▶ _Aim of the exercise_
Please keep pictures out of the copy, and print exactly the lines from the one containing "sont si rares, je suis émue !" through the end of the records.

▶ _Data records_
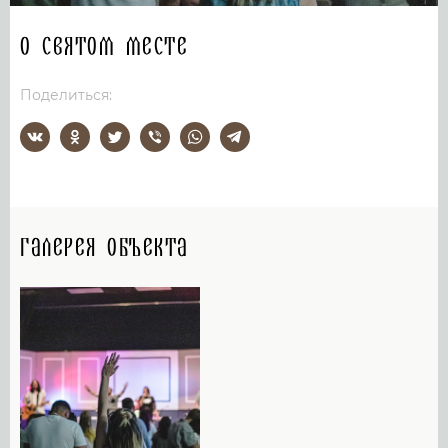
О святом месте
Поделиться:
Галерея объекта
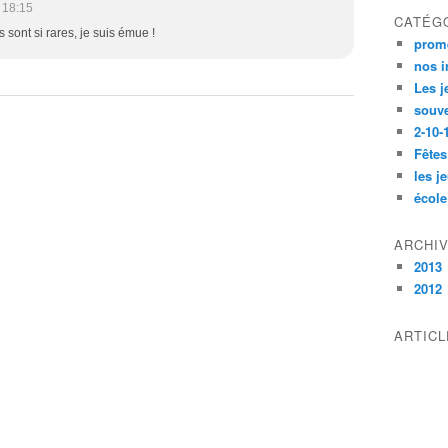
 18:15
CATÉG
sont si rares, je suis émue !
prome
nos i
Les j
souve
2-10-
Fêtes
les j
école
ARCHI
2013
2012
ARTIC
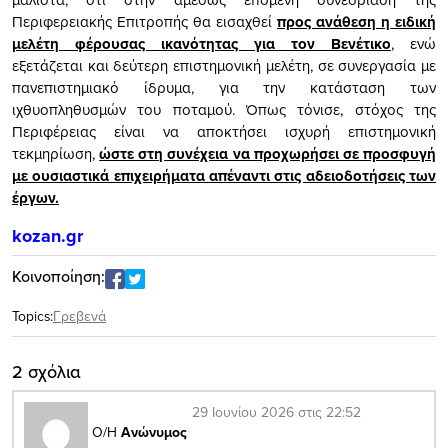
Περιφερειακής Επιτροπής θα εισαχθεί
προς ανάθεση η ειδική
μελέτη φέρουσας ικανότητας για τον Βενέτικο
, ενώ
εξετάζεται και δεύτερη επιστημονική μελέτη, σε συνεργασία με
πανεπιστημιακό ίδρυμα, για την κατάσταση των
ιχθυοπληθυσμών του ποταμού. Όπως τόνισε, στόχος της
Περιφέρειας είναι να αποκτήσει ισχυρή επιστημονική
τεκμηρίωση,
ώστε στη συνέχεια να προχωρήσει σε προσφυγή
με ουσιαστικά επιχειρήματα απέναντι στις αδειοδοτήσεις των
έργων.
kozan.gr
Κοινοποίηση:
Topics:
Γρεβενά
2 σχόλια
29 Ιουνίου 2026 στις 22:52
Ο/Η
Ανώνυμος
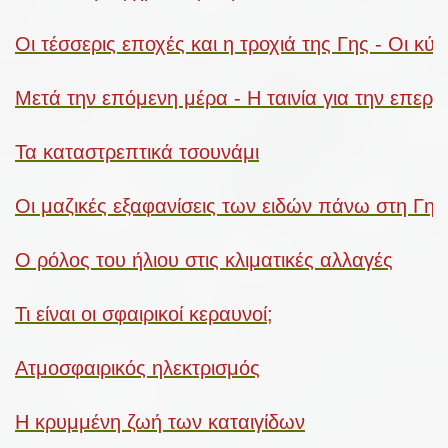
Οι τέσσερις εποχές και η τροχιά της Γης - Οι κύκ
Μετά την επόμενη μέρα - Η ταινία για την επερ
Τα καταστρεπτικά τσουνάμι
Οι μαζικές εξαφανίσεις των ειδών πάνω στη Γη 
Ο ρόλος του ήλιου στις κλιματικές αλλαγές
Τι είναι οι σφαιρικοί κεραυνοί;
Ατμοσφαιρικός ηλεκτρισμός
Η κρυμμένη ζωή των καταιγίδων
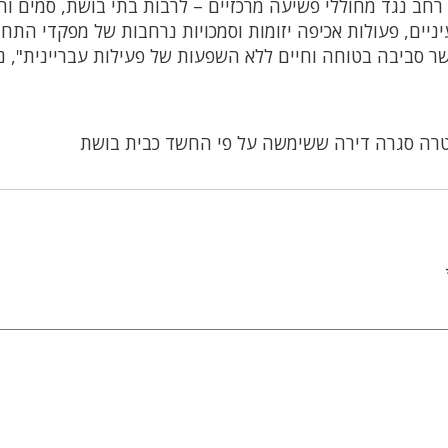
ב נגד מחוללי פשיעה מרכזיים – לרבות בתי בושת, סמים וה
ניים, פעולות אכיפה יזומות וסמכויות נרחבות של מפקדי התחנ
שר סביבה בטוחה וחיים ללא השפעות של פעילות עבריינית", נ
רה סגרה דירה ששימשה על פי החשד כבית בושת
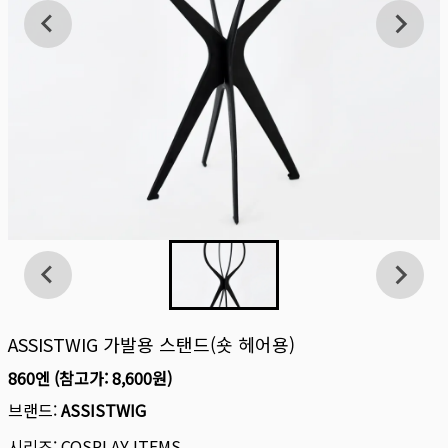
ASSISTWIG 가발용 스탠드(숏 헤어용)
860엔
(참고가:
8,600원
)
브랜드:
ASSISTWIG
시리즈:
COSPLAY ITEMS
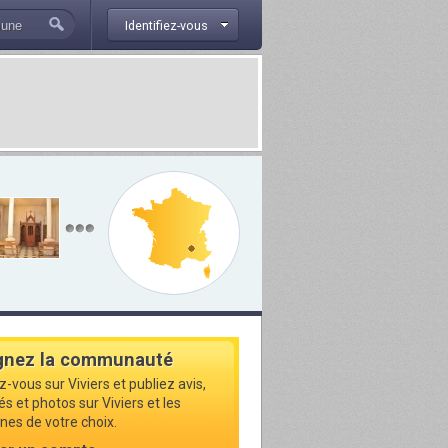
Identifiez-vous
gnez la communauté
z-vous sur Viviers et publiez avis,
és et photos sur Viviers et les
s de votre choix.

▶ _Finished task_
sont si rares, je suis émue !
prome
nos i
Les j
souve
2-10-
Fêtes
les j
école
ARCHI
2013
2012
ARTIC
Περιφερειακής Επιτροπής θα εισαχθεί
προς ανάθεση η ειδική
μελέτη φέρουσας ικανότητας για τον Βενέτικο
, ενώ
εξετάζεται και δεύτερη επιστημονική μελέτη, σε συνεργασία με
πανεπιστημιακό ίδρυμα, για την κατάσταση των
ιχθυοπληθυσμών του ποταμού. Όπως τόνισε, στόχος της
Περιφέρειας είναι να αποκτήσει ισχυρή επιστημονική
τεκμηρίωση,
ώστε στη συνέχεια να προχωρήσει σε προσφυγή
με ουσιαστικά επιχειρήματα απέναντι στις αδειοδοτήσεις των
έργων.
kozan.gr
Κοινοποίηση:
Topics:
Γρεβενά
2 σχόλια
29 Ιουνίου 2026 στις 22:52
Ο/Η
Ανώνυμος
Οι τέσσερις εποχές και η τροχιά της Γης - Οι κύκ
Μετά την επόμενη μέρα - Η ταινία για την επερ
Τα καταστρεπτικά τσουνάμι
Οι μαζικές εξαφανίσεις των ειδών πάνω στη Γη 
Ο ρόλος του ήλιου στις κλιματικές αλλαγές
Τι είναι οι σφαιρικοί κεραυνοί;
Ατμοσφαιρικός ηλεκτρισμός
Η κρυμμένη ζωή των καταιγίδων
ב נגד מחוללי פשיעה מרכזיים – לרבות בתי בושת, סמים וה
ניים, פעולות אכיפה יזומות וסמכויות נרחבות של מפקדי התחנ
שר סביבה בטוחה וחיים ללא השפעות של פעילות עבריינית", נ
רה סגרה דירה ששימשה על פי החשד כבית בושת
ASSISTWIG 가발용 스탠드(숏 헤어용)
860엔
(참고가:
8,600원
)
브랜드:
ASSISTWIG
시리즈:
COSPLAY ITEMS
Identifiez-vous
gnez la communauté
z-vous sur Viviers et publiez avis,
és et photos sur Viviers et les
s de votre choix.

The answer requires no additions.